Pick the next pair from the table. What is it? Does it satisfy that equation?

Answer 28

15, and 1/3

Answer 29

Okay, plug \(x=15\) and \(y = 1/3\) into the formula. Does it work?

Answer 30

Does \[\frac{1}{3} = \frac{1}{20}*15\]

Answer 31

no

Answer 32

.125 is what is equals

Answer 33

Okay, so that means the data in this table does not follow the rule \(y = kx\) for a single value of \(k\). On to the next type of variation!

Answer 34

Indirect variation or inverse variation means that \[y = \frac{k}x\]or \[k = xy\]

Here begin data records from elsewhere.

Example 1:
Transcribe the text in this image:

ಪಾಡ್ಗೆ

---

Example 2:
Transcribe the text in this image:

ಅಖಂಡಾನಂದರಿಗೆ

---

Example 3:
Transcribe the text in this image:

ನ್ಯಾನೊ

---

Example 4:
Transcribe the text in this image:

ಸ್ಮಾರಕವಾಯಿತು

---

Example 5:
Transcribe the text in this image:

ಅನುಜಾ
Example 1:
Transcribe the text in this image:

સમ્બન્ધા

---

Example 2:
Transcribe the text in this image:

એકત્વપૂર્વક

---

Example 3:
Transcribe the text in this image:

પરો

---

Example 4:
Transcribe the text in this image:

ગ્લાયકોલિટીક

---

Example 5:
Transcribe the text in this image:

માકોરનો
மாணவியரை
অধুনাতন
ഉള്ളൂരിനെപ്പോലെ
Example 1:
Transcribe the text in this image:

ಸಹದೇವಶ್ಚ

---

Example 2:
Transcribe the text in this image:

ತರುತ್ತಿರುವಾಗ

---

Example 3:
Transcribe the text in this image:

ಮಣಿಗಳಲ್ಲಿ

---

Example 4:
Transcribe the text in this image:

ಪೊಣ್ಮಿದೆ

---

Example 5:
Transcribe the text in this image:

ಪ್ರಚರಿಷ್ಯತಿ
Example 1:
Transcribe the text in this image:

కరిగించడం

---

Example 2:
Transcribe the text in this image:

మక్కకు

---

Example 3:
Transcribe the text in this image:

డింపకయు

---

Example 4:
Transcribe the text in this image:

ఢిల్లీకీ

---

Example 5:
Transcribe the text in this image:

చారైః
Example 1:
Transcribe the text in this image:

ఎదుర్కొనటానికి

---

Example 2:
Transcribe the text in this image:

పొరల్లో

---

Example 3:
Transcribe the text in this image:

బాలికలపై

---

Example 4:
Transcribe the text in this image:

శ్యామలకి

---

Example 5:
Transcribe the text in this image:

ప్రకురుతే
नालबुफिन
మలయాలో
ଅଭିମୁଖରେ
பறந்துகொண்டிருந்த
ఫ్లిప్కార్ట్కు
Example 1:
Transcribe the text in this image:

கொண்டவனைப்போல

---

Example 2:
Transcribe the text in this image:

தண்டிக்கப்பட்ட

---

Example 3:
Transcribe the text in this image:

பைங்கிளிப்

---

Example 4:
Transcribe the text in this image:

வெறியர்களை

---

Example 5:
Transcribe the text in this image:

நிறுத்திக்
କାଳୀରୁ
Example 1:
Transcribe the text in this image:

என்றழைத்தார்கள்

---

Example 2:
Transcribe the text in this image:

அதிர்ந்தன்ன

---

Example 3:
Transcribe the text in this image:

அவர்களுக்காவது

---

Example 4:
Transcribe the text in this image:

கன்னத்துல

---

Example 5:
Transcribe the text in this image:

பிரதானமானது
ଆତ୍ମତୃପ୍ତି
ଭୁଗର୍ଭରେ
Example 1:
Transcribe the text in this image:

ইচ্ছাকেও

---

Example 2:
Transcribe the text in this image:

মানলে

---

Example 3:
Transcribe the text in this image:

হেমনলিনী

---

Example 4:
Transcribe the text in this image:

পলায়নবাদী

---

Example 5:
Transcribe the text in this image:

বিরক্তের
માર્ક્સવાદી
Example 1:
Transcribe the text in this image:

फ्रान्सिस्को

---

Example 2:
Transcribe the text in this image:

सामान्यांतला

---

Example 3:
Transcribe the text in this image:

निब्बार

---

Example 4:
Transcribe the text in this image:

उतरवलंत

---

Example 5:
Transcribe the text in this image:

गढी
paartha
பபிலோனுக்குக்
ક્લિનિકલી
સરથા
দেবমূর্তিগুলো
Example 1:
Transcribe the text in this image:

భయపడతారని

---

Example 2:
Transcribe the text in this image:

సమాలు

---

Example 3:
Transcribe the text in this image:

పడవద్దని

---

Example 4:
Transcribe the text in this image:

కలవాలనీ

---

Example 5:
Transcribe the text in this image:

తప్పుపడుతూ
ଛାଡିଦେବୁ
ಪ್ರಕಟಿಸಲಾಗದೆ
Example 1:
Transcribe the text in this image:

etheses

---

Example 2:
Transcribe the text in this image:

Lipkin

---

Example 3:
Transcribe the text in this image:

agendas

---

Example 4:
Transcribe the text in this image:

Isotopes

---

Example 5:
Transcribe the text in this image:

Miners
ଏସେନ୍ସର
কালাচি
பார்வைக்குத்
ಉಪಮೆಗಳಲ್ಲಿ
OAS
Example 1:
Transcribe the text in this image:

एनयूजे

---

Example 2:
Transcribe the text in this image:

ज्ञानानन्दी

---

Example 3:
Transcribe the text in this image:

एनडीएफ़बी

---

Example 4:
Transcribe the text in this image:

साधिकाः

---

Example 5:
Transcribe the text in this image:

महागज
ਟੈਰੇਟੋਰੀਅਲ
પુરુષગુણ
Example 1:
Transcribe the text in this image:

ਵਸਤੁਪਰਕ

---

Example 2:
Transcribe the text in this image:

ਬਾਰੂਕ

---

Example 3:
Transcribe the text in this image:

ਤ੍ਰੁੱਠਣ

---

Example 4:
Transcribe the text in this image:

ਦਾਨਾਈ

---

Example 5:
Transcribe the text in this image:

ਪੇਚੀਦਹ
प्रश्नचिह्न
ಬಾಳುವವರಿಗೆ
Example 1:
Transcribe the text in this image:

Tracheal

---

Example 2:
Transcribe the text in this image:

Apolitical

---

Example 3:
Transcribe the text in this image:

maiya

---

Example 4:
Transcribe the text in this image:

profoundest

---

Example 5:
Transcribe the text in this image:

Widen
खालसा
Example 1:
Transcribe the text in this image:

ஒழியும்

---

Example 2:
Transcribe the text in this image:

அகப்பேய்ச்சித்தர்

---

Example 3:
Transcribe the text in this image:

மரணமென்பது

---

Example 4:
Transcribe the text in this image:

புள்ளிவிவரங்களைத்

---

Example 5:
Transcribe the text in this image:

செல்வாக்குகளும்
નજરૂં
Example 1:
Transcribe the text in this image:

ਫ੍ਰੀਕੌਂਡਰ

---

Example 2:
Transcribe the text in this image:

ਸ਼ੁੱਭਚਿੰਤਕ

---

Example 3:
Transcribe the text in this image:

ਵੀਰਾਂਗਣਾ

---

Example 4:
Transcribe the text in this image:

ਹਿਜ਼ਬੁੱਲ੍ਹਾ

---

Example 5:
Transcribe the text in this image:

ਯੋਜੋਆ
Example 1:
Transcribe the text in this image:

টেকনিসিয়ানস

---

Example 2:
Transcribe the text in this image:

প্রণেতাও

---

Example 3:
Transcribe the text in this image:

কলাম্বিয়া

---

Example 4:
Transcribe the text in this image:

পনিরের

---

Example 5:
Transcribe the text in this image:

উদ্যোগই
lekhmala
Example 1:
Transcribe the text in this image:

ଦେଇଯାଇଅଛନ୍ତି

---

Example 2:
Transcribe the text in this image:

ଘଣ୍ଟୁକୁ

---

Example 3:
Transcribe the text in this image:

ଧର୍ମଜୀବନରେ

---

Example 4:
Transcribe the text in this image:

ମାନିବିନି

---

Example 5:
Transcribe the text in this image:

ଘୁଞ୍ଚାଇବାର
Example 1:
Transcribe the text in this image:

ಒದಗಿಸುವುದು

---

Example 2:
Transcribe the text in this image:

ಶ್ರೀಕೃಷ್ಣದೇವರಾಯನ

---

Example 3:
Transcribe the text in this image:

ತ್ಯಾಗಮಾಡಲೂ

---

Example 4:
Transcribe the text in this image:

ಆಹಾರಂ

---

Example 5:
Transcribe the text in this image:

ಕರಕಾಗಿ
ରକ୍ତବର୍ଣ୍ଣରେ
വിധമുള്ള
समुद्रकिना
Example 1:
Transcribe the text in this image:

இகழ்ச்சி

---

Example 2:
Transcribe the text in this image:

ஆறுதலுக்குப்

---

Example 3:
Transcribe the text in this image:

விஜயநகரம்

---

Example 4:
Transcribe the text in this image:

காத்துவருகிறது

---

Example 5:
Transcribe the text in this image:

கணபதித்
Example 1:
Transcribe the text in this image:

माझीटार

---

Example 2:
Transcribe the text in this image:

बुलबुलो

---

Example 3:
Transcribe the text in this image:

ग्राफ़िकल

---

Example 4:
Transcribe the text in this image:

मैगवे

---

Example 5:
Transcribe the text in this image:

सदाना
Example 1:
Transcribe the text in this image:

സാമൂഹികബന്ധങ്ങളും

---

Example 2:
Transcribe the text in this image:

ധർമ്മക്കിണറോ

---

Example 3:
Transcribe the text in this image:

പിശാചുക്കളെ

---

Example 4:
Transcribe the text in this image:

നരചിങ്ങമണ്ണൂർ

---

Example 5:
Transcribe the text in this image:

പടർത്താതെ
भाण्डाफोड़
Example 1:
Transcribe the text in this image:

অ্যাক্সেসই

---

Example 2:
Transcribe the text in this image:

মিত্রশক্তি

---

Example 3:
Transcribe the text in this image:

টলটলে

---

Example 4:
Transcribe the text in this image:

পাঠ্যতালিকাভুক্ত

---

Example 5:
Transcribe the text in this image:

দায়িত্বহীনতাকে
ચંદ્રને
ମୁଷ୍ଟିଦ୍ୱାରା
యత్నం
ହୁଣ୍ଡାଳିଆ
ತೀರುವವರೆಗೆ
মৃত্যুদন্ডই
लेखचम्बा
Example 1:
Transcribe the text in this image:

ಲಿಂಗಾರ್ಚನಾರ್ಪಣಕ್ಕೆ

Take the first pair of numbers in the table. Multiply them together. Make a note of the result. Take the second pair of numbers in the table. Multiply them together. Did you get the same result? If not, it is not indirect variation. If it is, you need to try all of the other pairs in the table to make sure they all work.

Answer 35

not all of them work

Answer 36

Really? What do you get for the 4 results?

Answer 37

1/20, .125, 5, 5

Answer 38

Seriously? Show me the pairs of numbers you multiplied together to get those answers.

Answer 39

20, and 1/4 and 25, and 1/5

Answer 40

was the last 2

Answer 41

yes, those are correct. it's the other two that I'm worried about...

Answer 42

you said the 1st was 1/20. and you didnt say anything when i said the 2nd was .125

Answer 43

No, I didn't say that, I said k=1/20 when we were trying direct variation. I told you for this part:

"Take the first pair of numbers in the table. Multiply them together. Make a note of the result. Take the second pair of numbers in the table. Multiply them together. Did you get the same result? If not, it is not indirect variation. If it is, you need to try all of the other pairs in the table to make sure they all work."

Answer 44

First pair of numbers in table are x=10, y = 1/2
Second pair of numbers in table are x = 15, y = 1/3

Answer 45

oh ok they're all 5

Answer 46

so what is the equation?

Answer 47

@whpalmer4

Answer 48

yes, they all produce the same product. that means \[xy = k\] or \[y = \frac{k}x\]The value of \(k\) is just whatever you got each time you multiplied them!

Answer 49

sooo y=k/x?

Answer 50

that's the form, or \(xy=k\), either one. you do see that they are equivalent, right?

Answer 51

but you need to fill in the value of \(k\) in either case!

Answer 52

no i didnt see that so i can write either of them?

Answer 53

yes. \[y=\frac{k}x\]multiply both sides by \(x\)\[x*y = \frac{k}{\cancel{x}}*\cancel{x}\]\[xy=k\]

Answer 54

ok so its indirect?

Answer 55

yes, indirect variation. \(k=\)?

Answer 56

5

Answer 57

so for all the marbles, can you write the complete equation including the constant of variation, aka \(k\)?

Answer 58

yes

Answer 59

drum roll...

Answer 60

?

Answer 61

I'm waiting for you to write it!

Answer 62

write what?

Answer 63

the complete equation, including the constant of variation, aka \(k\)

Answer 64

indirect y=5/x?

Answer 65

there's no ? in the answer, but yes!

Answer 66

ok cool thanks

Answer 67

Now let's check our work by plugging in some values from the table:

\[x=10, y= 1/2\]\[y = 5/10 = 1/2\checkmark\]\[x=15, y = 1/3\]\[y=5/15 =1/3\checkmark\]Looks good!